Dick Smith calls it a labor of love. Dick Moehl says he got involved because "nobody else was gonna do it."
"It" is the preservation of old lighthouses. The two men are part of a growing movement to preserve the historic towers and lights that dot the shorelines of Michigan, whose 75 operating lighthouses give it the most of any state."I guess everybody can be classified as a lover of lighthouses," says Moehl, an Ann Arbor businessman. "It's where the land meets the sea. . . . There are so many ways a lighthouse conjures up good, strong images."
Moehl is president of the Great Lakes Lighthouse Keepers Association, which was formed in 1983 to help protect the 366 lighthouses on the Great Lakes. Smith heads a group that cares for the Big Sable Point lighthouse near Ludington, Mich.
Great Lakes lighthouses guard harbor breakwalls, islands, shorelines and reefs or shoals far from any land. Some are more than a century old; virtually all were built in an era when lighthouse keepers were needed around the clock to maintain the lantern fires.
The lights, automated decades ago, are still important aids to navigation. But the buildings are relics of that bygone day.

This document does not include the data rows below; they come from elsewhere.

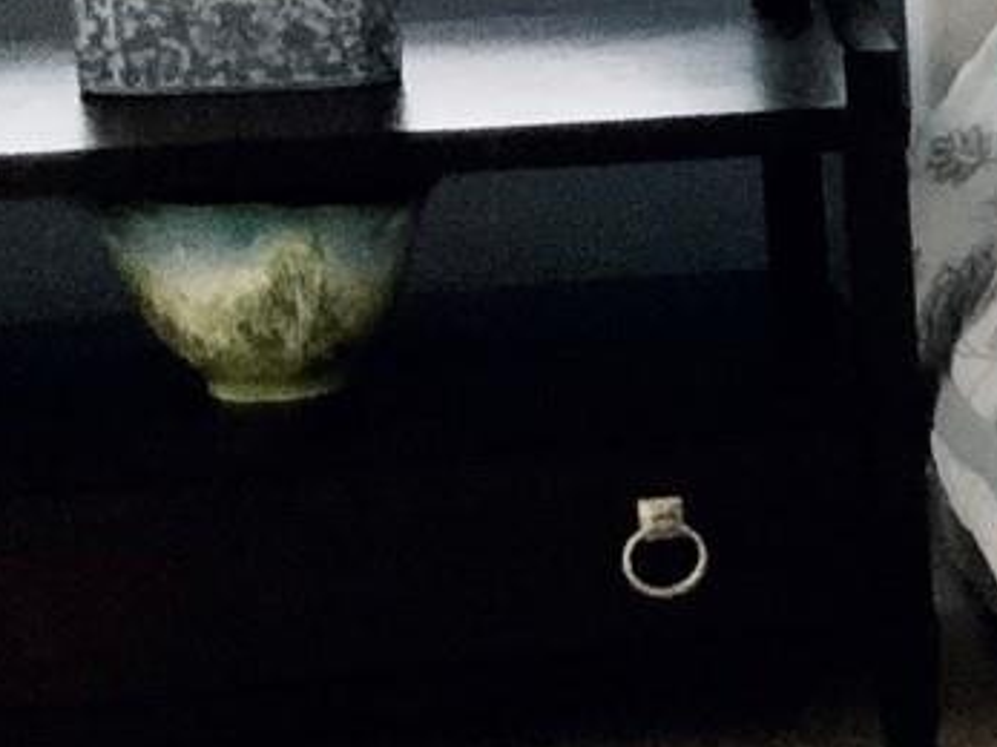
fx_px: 4923
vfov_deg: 8.7
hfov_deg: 9.8
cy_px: 385
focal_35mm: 171
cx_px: 2603
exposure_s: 1/40
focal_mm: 3
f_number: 1.8
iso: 320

The U.S. Coast Guard takes care of the switching equipment but often lacks funds to maintain the buildings, says Frank Jennings, a spokesman at Coast Guard district headquarters in Cleveland.
The Big Sable Point light and the St. Helena Island light that Moehl's group is restoring are among many that have been leased to private organizations, Jennings says. The organizations maintain and use the buildings, and the Coast Guard visits as often as necessary to maintain the equipment.
Some others have been sold outright. Several are museums; at least one, at Big Bay in Michigan's Upper Peninsula, is a bed and breakfast inn; a few, like the Grand Traverse Light at Northport, are within state or local parks.
Many - particularly those on shoals and breakwalls - remain in the federal government's hands. And that troubles Moehl and other preservationists.
"The Coast Guard is not prepared to spend any money maintaining the dwellings," Moehl says. "The Coast Guard doesn't have the training, and it doesn't have the budget."
He has proposed that the Coast Guard place the buildings in the care of the National Park Service.
His group also is developing a curriculum to help schools and youth groups study the history of Great Lakes lighthouses. He figures that could go a long way toward preserving interest in the structures.
"If you can get the kids involved," he says, "the parents come along free."